Task requirements -
Copy the rows below from the first line through the line with "Колодки для удлинителей", replacing "Аксессуары" with "Комплектующие" and leaving everything else unchanged.

Records -
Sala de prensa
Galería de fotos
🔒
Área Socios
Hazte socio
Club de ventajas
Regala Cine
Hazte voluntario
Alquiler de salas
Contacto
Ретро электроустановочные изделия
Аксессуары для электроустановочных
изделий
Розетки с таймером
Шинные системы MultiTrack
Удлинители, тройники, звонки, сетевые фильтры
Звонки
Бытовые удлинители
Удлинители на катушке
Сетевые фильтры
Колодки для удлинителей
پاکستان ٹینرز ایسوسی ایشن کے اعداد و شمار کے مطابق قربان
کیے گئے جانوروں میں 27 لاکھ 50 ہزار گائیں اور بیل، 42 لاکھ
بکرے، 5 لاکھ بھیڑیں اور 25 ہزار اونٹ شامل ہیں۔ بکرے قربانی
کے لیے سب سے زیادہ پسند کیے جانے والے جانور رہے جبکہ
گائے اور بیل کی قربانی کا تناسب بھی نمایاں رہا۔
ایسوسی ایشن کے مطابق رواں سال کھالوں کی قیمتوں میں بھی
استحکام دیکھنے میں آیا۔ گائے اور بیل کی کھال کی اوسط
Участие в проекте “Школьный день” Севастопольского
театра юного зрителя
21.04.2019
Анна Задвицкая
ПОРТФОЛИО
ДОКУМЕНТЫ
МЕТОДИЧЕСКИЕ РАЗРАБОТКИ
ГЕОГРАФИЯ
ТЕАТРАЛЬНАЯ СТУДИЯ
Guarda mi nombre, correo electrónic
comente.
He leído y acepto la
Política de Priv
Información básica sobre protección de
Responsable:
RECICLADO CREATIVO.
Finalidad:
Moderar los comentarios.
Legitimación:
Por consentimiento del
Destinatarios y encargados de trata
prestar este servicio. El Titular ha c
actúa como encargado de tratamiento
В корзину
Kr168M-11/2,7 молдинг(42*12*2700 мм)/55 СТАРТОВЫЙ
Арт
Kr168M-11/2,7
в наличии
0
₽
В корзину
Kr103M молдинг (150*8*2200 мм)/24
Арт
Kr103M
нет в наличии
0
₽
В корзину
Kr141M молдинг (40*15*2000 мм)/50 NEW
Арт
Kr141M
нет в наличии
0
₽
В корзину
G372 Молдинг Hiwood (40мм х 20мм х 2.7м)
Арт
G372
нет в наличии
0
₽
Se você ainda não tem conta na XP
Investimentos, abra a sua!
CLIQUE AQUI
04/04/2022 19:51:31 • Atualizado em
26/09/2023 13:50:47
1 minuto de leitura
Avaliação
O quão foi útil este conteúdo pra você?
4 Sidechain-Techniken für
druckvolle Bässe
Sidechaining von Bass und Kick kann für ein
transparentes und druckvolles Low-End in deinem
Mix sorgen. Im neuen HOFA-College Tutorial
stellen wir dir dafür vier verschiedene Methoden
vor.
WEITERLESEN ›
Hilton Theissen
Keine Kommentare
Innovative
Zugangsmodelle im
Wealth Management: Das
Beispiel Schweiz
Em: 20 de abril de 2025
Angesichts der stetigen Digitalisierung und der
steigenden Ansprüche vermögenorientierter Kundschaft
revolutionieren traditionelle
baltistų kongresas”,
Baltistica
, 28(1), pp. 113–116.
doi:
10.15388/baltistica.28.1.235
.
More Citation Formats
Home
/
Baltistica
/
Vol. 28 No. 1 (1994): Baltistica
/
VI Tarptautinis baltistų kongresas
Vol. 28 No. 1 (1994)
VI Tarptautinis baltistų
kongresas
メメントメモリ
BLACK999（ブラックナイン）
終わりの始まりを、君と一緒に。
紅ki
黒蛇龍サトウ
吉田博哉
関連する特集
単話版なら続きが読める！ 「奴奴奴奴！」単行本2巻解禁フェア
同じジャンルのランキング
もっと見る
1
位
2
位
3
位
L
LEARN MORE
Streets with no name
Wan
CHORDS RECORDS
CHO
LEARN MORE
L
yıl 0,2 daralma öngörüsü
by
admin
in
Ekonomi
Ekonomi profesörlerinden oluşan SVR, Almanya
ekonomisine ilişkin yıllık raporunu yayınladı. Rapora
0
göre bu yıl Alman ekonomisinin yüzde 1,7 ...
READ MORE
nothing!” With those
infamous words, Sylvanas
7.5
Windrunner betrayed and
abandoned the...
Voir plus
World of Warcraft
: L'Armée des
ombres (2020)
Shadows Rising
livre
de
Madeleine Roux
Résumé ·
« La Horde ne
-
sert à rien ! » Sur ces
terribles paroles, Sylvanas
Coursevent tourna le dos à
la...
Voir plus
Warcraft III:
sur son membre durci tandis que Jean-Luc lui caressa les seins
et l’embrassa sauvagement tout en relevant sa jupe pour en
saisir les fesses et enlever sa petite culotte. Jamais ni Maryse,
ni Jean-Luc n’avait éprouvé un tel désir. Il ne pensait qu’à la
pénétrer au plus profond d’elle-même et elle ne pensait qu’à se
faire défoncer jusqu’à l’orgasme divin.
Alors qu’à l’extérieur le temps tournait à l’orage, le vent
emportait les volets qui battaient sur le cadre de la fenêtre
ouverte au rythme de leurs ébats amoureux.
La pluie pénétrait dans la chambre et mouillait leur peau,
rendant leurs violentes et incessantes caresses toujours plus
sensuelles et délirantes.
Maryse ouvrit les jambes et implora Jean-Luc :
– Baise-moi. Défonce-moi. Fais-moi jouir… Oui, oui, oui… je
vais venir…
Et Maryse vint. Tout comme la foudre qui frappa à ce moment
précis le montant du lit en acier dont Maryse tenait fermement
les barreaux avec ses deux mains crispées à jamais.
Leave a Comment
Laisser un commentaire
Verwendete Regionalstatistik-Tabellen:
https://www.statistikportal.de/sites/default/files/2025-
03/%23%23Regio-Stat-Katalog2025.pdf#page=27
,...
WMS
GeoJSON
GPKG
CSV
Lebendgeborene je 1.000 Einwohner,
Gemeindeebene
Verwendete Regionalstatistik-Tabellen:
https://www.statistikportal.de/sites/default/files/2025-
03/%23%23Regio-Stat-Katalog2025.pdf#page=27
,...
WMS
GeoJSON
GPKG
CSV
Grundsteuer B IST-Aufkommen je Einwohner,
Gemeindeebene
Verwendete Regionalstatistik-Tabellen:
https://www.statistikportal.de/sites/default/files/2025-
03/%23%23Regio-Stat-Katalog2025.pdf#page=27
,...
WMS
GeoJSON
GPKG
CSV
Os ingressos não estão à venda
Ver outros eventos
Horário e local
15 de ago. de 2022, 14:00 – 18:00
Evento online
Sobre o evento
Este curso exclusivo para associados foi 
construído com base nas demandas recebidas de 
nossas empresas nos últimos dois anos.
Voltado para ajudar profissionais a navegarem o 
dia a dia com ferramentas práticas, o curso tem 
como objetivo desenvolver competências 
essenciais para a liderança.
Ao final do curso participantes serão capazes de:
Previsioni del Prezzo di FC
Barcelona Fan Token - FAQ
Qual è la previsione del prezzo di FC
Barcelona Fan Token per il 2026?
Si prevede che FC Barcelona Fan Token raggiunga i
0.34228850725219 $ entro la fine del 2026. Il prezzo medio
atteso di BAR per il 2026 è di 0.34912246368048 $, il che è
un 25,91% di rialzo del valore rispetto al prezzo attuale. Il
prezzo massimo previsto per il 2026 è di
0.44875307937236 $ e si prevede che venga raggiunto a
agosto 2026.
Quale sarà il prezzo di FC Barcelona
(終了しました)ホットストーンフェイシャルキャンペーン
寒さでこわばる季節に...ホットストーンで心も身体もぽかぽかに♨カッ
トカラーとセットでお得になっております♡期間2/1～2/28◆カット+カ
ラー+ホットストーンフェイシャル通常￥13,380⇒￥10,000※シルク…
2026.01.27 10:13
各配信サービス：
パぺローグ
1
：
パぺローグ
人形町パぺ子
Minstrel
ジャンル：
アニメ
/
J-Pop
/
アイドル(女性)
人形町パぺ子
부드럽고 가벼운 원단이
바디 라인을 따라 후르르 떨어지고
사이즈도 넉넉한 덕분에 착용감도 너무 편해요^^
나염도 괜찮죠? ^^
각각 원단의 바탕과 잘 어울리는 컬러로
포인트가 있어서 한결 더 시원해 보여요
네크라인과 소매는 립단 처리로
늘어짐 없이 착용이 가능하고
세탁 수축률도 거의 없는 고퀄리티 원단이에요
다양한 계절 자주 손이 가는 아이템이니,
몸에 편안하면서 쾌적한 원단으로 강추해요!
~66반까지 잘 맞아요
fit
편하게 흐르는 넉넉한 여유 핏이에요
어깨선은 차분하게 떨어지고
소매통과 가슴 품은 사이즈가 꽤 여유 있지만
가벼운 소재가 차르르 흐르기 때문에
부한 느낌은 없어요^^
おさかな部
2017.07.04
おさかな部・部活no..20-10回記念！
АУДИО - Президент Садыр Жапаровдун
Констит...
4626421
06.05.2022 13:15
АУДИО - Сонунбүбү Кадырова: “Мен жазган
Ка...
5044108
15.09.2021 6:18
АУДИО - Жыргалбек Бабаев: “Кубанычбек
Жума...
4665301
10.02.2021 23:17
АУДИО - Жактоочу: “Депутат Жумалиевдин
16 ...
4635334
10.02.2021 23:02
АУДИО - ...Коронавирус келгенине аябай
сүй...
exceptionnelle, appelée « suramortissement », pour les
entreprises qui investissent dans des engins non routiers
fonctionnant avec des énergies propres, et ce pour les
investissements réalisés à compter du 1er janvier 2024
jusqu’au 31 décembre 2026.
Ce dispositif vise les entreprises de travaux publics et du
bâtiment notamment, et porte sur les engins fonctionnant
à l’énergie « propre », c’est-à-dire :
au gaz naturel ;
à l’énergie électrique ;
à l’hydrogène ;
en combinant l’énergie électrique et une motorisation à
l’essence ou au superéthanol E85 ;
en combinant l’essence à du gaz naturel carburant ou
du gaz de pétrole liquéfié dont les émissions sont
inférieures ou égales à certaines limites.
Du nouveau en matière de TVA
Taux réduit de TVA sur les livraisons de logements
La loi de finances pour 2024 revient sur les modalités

Answer box -
Sala de prensa
Galería de fotos
🔒
Área Socios
Hazte socio
Club de ventajas
Regala Cine
Hazte voluntario
Alquiler de salas
Contacto
Ретро электроустановочные изделия
Комплектующие для электроустановочных
изделий
Розетки с таймером
Шинные системы MultiTrack
Удлинители, тройники, звонки, сетевые фильтры
Звонки
Бытовые удлинители
Удлинители на катушке
Сетевые фильтры
Колодки для удлинителей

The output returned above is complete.